→ Passage for review:
= Beginning of Section =

Waypoint: It’s time to put 2009 behind us
For many, the end of 2009 cannot come soon enough. Let’s face it, this year should go on record as one of the worst periods in aviation.
November 19, 2009 By Rob Seaman
For many, the end of 2009 cannot come soon enough. Let’s face it, this year should go on record as one of the worst periods in aviation. In a year when we celebrated the 100th Anniversary of Powered Flight in Canada and many other great achievements, 2009 saw more downs than ups.
Many friends and colleagues lost jobs. It was tough for employers and employees alike, and corporate HR assets that could take years to replenish are gone.
All the bad aside, there is a light on the horizon. In his most recent review of the market, Bob Rockwood of Bristol Associates states that September ’09 aircraft sales look to be 95 jets traded wholesale to retail. This number does not include fractional sales. It doesn’t compare favourably to the 150 per month back in 2007 but it does represent an upward trend from the 75 per month reported earlier this year.
While some guess that prices will start to rise again, Rockwood says not to expect a 20 per cent increase in the next 60 days. But, if you are buying an airplane, or planning to, hurry up. Many feel that prices will start trending up soon and the best deals may be here today.
According to Forecast International, one of the leading crystal ball gazers in the industry, the turbine engine market should remain stagnant through 2012, and then rebound in 2013 despite the credit crisis and resulting slowdown in the world economy. The total world turbofan engine market is projected to generate US$292 billion in revenue from 2009 to 2018 through the production of 66,273 engines; this covers both commercial airliners and corporate jets. Forecast International also states that in spite of cancellations and deferrals, the industry is still creating new designs for the market reversal. Pratt & Whitney Canada, Rolls-Royce, Honeywell and Williams are all involved in engine development programs to power new jets.
Forecast estimates that US$1.7 billion will be spent between 2009 and 2018 on upgrades for fixed-wing aircraft weighing less than 70,000 pounds. According to its recent release: “With the new generation of very light aircraft entering the market – with some as cheap as $1.5 million – retrofitting is losing its cost advantage. However, private operators are often more interested in maximizing their investment through performance upgrades than in focusing on efficiency. Comfort can also be a priority, one that is rarely affordable in other markets.” Adam Feld, an airborne R&M (retrofit and modernization) analyst with the company, states that “a private individual or corporation may have an easier time getting new engines funded, and smaller fleets with cheaper engines can make the price easier to manage – even with a comparably smaller budget.”

= End of Section =

[Saved data entries]
= Beginning of Section =

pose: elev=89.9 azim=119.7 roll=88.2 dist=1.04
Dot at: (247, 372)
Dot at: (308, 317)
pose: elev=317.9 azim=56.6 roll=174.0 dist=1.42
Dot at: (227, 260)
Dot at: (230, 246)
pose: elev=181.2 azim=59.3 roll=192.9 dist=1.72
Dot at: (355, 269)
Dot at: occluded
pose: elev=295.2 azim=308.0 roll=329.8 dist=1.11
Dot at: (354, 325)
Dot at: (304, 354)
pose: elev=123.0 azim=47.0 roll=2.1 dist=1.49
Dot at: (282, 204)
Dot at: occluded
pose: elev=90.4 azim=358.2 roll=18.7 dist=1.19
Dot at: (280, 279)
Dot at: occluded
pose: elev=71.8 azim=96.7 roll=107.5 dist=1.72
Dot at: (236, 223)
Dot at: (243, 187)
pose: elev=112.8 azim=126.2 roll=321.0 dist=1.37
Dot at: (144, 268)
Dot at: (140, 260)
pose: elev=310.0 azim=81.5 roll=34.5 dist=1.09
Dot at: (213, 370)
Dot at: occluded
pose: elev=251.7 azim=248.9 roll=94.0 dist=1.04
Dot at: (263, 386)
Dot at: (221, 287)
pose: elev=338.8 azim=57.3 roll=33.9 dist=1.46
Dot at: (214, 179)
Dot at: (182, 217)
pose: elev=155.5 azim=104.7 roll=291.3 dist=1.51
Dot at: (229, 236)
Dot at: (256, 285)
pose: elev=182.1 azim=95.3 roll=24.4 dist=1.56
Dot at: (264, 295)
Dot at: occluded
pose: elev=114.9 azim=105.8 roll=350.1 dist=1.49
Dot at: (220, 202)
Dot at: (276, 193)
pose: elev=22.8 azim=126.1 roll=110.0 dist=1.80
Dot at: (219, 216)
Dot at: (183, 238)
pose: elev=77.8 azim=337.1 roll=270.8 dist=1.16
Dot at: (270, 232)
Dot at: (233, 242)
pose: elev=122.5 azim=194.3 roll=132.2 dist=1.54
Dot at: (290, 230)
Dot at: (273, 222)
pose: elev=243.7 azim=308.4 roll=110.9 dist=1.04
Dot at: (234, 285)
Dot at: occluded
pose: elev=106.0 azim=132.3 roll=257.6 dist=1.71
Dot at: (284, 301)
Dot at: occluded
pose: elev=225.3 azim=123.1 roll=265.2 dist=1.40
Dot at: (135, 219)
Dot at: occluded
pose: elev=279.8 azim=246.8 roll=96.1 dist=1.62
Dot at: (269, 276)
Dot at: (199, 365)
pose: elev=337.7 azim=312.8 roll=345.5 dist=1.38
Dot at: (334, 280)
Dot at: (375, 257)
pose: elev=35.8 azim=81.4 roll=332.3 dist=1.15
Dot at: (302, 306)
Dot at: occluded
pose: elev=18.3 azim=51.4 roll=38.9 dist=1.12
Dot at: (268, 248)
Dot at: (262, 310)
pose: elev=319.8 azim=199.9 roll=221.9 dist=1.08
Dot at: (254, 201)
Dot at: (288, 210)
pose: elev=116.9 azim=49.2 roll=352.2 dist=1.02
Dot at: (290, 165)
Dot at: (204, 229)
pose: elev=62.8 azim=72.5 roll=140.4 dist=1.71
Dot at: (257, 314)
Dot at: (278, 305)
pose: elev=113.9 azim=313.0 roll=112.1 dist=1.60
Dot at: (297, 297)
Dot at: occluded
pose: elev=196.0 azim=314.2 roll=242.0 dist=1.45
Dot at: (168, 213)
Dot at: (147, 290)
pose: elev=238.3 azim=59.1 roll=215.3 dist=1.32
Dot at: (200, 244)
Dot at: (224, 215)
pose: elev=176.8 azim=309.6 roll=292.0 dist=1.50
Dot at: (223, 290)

= End of Section =

→ Exercise requirements:
**A)** According to the column on aviation in 2009, about how many jets were traded wholesale to retail in September 2009?
**B)** In the column on aviation in 2009, why is retrofitting said to be losing its cost advantage?
**C)** List every company that the column on aviation in 2009 names as involved in engine development programs to power new jets.

→ Per-task outputs:
**A)** About 95 jets were traded, not counting fractional sales.

**B)** A new generation of very light aircraft is entering the market, and some cost as little as $1.5 million. This makes buying new aircraft more competitive with retrofitting older ones.

**C)** Pratt & Whitney Canada, Rolls-Royce, Honeywell, Williams